Like many beer styles, there are both English and American porters. These smokey brews have seen a wide variety of growth, however, since American brewers began experimenting with their distinct flavor. Adding bold flavors like coffee and chocolate to the brews to bring out their charred taste is common with this style. Some brewers have even gone as far as to age their beer in bourbon or whiskey barrels. Be sure to try a porter’s rich burnt flavor at Gold City Growlers.



These dark beers bring some of the strongest flavors around to the table. Stouts are to a brewer as a blank canvas is to an artist; today stouts can boast an incredibly wide variety of interesting ingredients including everything from chocolate and coffee to fruit and oatmeal, or whatever the brewer desires.  The stout ale originated in England, but the stouts of today can be divided into many different sub-styles, including milk stouts brewed with dairy, to Russian Imperial stouts that are reminiscent of the beers that were brewed in England for the Tsarina Catherine II of Russia.



Strong beers are not necessarily a style of beer, but instead a category. This category includes any type of beer that has a 7% ABV or higher. The flavors cover a wide range, but do contain some similarities to a barley wine or old ale.  The American strong ale was poineered and popularized by beers made by  breweries in California that showcase big IPA-style hop flavors balanced out with an equally large amount of malted barley and high ABV.



The name of this style comes from its color, referring to beers that have an orange-red tint to them. The hops may vary, but it main focus is the malt. The flavor of an amber or red ale is light and toasted, often containing some fruit notes as well. Nicely balanced, this ale is great to enjoy were you’re in the mood for something a little lighter than a porter or stout.



These beers are distinct for their fermentation process. They include Czech Pilsners, and German and American lagers and unlike ales, are created by bottom-fermentation. They are typically golden in color, but can also span to a darker complexion, especially in Europe. Lagers and pilsners are usually house beers and are one of the most popular styles.



Scotch ales are coppery to dark brown in color and have a caramelized flavor profile thanks to a long boil in the kettle. Though these full-bodied ales are higher in alcohol content, they have a sweet caramel malt flavor.


Brown ales range from amber to brown in color and also have a nice caramel notes to them. In addition to the caramel flavor, chocolate is also common. Whether it’s a nutty brew from northeast England, something sweet from southern England, or a dry North American variety, brown ales can appeal to a number of pallets.

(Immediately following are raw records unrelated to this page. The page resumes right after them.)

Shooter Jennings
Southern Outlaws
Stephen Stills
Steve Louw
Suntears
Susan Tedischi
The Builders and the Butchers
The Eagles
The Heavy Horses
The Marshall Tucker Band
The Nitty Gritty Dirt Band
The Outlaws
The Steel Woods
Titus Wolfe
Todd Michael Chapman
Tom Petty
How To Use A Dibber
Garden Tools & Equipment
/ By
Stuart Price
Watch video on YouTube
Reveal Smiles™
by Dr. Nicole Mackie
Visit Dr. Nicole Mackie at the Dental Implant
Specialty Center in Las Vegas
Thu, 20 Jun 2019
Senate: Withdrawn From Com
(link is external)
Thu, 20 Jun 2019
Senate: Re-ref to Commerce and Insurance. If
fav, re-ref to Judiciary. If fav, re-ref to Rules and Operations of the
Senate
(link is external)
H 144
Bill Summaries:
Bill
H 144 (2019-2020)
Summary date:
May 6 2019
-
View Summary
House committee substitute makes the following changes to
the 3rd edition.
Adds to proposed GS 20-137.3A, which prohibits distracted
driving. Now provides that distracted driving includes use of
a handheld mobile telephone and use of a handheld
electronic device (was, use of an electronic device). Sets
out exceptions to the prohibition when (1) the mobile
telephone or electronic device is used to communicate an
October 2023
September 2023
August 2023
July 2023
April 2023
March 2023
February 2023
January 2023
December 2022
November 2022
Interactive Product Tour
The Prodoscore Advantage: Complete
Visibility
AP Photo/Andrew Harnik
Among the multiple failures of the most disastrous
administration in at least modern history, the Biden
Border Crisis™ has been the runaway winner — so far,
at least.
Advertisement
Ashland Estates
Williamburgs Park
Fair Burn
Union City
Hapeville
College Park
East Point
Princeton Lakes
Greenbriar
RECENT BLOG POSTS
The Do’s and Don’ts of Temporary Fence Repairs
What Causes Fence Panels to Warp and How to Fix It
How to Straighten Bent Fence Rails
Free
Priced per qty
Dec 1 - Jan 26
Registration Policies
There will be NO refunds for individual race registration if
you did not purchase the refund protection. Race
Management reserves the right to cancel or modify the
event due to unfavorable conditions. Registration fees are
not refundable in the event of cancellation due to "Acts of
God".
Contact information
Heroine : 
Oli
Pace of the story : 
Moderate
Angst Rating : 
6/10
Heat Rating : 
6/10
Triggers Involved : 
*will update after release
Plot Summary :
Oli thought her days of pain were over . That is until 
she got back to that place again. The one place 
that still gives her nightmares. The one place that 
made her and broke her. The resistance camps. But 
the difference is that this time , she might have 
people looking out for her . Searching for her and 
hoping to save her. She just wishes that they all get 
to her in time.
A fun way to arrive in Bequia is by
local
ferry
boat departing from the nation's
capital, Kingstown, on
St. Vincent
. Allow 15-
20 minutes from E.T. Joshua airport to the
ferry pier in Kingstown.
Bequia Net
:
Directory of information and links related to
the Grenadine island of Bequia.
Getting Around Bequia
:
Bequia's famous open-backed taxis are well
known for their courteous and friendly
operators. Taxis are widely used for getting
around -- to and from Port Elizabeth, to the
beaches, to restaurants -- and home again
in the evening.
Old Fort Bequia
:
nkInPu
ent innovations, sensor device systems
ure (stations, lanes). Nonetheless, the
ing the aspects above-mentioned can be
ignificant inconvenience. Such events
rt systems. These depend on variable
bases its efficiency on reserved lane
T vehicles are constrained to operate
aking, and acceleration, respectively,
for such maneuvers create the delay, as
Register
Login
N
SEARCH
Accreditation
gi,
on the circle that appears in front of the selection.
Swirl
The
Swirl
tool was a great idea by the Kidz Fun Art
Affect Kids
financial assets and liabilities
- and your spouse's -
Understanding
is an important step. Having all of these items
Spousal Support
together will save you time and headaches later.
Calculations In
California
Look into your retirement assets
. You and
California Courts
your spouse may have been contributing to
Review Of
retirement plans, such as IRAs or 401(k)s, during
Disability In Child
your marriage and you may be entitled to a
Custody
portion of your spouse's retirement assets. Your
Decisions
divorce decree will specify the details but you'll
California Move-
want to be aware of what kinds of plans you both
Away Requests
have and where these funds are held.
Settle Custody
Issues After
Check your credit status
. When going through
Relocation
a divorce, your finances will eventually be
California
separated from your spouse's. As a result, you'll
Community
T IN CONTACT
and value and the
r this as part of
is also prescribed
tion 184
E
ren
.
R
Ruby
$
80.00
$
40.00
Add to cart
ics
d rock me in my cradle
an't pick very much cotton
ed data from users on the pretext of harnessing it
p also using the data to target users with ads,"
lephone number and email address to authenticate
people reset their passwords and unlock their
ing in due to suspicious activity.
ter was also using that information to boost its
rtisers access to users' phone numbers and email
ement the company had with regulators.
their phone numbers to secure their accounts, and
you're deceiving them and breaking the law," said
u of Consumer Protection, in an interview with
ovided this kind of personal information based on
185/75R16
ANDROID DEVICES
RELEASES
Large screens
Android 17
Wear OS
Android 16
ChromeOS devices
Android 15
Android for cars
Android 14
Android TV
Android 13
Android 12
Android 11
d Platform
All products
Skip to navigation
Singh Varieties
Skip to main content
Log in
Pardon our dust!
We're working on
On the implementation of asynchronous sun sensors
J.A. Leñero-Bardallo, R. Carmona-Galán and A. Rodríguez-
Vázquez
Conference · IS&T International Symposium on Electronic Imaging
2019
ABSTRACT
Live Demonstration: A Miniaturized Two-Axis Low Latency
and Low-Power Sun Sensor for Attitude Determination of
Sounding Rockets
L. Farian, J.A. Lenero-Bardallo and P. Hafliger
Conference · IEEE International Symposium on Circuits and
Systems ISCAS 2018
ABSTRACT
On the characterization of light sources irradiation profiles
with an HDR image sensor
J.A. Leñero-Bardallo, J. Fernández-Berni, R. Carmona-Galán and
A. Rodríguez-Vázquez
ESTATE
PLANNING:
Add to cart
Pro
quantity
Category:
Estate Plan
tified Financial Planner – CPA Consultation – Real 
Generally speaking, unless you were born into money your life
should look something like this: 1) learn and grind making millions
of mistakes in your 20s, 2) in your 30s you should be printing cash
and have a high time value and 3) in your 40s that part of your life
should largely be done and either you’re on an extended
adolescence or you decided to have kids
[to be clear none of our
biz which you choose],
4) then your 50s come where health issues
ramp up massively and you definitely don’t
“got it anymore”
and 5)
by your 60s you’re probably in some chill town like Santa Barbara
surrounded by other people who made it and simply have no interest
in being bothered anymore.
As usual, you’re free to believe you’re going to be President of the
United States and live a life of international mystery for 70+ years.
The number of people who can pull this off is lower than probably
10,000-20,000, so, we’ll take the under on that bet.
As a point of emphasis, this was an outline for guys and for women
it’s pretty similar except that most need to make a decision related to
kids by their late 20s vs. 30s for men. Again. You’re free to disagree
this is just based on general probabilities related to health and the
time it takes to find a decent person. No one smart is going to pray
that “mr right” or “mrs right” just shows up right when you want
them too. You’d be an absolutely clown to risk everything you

Like strong beers, this is more of a category than a style. The brews that fall under this name all originated in Belgium. This country’s affinity for the beverage has resulted in a wide variety of styles and flavors. From their long history of brewing trappist and abbey beers in the monasteries, to the triples, quadruples and goldens that can be sampled at one of their many beer festivals; this country knows how to make a good brew.